_What to work on_: When the line containing "Werde wer du bist." is reached, begin reproducing lines exactly and continue through the last line of the records below.

_Input records_:
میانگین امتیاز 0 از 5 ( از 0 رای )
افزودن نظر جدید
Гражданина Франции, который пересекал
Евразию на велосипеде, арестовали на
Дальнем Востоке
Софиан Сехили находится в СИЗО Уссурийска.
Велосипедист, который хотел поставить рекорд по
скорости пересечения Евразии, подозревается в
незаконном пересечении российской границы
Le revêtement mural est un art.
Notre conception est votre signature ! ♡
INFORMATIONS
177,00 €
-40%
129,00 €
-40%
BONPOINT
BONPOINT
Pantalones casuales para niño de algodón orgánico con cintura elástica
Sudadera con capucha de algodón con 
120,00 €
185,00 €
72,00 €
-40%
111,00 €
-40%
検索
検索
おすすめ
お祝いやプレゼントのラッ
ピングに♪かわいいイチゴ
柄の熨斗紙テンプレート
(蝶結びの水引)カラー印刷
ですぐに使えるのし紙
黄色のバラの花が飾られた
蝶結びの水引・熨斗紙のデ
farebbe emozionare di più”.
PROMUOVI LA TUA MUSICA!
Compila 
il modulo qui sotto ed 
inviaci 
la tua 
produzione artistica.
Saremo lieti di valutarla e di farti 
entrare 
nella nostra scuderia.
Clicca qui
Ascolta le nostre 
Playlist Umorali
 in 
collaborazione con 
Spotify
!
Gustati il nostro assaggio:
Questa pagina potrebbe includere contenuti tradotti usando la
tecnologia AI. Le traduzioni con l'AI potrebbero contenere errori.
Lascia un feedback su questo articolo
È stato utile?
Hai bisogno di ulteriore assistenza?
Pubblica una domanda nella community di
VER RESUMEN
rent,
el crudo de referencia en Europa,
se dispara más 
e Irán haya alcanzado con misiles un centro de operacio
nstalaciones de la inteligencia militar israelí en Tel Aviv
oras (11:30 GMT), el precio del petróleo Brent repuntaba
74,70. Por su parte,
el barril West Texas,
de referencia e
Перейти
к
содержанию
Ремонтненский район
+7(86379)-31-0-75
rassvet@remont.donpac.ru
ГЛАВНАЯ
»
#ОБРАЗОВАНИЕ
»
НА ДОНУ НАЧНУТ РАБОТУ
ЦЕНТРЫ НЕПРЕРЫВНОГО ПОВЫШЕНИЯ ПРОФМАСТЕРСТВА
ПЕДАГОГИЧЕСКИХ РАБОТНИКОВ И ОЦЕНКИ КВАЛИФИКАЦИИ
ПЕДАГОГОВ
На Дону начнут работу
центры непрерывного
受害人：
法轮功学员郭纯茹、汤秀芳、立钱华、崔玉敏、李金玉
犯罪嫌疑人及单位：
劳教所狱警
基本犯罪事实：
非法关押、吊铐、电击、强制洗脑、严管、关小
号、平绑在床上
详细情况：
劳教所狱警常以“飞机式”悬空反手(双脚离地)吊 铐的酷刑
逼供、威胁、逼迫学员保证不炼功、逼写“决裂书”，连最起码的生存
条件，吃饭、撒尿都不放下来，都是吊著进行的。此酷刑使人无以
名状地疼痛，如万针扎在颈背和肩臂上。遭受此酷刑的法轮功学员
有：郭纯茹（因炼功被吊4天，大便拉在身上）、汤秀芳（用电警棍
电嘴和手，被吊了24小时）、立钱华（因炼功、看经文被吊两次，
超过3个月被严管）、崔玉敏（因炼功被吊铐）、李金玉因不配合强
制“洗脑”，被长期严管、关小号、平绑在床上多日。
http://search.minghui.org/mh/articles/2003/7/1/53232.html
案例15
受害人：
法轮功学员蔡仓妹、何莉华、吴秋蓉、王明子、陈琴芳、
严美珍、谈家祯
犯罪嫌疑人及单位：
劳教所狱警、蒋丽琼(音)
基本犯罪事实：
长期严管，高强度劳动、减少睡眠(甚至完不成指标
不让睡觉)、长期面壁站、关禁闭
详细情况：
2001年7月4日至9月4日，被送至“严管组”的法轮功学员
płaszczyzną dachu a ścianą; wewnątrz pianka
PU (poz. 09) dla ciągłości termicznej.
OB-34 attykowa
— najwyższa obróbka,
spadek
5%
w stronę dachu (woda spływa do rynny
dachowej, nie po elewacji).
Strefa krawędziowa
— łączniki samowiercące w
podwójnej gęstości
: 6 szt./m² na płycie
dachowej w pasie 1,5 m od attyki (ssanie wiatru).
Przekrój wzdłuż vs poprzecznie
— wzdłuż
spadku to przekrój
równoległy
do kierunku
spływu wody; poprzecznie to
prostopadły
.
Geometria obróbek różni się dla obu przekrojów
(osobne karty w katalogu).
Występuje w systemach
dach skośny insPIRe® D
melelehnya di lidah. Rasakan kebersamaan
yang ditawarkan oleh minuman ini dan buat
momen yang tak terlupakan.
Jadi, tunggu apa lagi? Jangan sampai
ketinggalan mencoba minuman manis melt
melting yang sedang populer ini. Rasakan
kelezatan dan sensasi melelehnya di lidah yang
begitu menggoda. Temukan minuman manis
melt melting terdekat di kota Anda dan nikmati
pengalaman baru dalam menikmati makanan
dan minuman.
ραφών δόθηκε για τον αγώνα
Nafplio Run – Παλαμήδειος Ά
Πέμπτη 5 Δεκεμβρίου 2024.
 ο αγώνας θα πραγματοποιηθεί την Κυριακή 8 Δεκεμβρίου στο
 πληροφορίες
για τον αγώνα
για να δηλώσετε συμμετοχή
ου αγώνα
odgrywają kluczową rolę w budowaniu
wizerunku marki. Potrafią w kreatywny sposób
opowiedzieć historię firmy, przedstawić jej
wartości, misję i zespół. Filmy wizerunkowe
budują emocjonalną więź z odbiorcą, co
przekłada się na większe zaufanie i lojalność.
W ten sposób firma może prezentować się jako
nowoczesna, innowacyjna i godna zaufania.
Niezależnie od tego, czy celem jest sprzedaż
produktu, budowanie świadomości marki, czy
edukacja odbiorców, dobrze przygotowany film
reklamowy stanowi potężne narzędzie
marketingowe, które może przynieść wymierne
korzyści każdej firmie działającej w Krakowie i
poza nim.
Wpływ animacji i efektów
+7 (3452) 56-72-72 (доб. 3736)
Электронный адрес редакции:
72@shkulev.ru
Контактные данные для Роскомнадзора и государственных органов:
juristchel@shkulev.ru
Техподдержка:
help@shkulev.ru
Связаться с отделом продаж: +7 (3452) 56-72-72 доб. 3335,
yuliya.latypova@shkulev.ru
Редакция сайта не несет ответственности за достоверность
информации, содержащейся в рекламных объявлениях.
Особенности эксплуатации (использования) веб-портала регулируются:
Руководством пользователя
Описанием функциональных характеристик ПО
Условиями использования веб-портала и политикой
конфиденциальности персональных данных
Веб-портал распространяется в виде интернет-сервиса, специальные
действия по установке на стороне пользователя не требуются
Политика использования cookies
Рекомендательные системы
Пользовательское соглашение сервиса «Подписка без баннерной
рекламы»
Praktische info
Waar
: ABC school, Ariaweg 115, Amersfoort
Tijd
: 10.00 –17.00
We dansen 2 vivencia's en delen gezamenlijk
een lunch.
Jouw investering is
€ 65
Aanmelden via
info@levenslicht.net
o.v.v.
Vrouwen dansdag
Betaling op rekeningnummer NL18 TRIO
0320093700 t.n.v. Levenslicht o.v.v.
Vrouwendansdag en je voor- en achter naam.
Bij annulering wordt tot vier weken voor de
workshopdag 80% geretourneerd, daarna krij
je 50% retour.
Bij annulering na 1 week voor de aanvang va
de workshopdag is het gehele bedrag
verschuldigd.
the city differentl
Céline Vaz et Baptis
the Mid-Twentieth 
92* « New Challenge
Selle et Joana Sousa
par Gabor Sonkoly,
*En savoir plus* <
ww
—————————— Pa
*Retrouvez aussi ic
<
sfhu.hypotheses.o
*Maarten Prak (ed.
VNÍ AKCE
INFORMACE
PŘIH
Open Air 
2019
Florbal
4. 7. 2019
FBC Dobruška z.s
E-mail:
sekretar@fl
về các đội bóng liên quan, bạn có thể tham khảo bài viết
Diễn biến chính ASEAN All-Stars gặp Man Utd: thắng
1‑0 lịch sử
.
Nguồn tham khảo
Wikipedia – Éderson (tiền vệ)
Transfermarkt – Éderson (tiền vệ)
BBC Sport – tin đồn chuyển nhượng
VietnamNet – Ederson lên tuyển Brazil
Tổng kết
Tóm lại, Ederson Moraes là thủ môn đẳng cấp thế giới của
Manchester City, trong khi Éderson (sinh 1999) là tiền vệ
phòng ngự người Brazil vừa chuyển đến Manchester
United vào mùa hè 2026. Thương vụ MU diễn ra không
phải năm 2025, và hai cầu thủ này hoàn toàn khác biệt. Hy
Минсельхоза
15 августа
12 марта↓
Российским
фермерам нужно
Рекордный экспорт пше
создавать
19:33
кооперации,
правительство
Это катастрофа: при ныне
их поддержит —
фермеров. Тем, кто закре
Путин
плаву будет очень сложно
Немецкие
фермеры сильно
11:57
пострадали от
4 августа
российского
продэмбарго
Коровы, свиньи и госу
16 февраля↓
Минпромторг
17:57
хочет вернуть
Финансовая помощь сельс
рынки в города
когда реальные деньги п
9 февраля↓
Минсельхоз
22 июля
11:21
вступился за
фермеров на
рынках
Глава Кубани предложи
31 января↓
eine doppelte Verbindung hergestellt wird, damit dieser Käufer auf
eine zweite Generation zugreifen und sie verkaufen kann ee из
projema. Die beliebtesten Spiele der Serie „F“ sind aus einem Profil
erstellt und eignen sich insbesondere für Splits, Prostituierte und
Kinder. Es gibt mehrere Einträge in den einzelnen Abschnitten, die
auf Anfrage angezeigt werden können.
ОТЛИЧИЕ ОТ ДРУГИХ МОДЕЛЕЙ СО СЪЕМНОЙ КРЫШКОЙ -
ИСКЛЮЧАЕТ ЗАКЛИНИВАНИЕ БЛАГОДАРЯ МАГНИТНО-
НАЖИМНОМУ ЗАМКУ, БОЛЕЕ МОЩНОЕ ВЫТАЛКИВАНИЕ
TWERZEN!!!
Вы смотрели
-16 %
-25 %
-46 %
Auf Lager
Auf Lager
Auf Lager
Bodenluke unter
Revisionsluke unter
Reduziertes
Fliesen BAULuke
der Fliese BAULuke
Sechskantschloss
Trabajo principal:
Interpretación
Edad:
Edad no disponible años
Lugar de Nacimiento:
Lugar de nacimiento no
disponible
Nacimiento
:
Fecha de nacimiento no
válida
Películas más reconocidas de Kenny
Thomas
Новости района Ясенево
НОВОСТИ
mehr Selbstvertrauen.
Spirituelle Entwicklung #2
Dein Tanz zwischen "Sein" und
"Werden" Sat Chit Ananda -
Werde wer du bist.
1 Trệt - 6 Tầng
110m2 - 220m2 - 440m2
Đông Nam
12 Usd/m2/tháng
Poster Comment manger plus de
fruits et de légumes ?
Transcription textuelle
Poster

_Solution for this problem_:
Werde wer du bist.
1 Trệt - 6 Tầng
110m2 - 220m2 - 440m2
Đông Nam
12 Usd/m2/tháng
Poster Comment manger plus de
fruits et de légumes ?
Transcription textuelle
Poster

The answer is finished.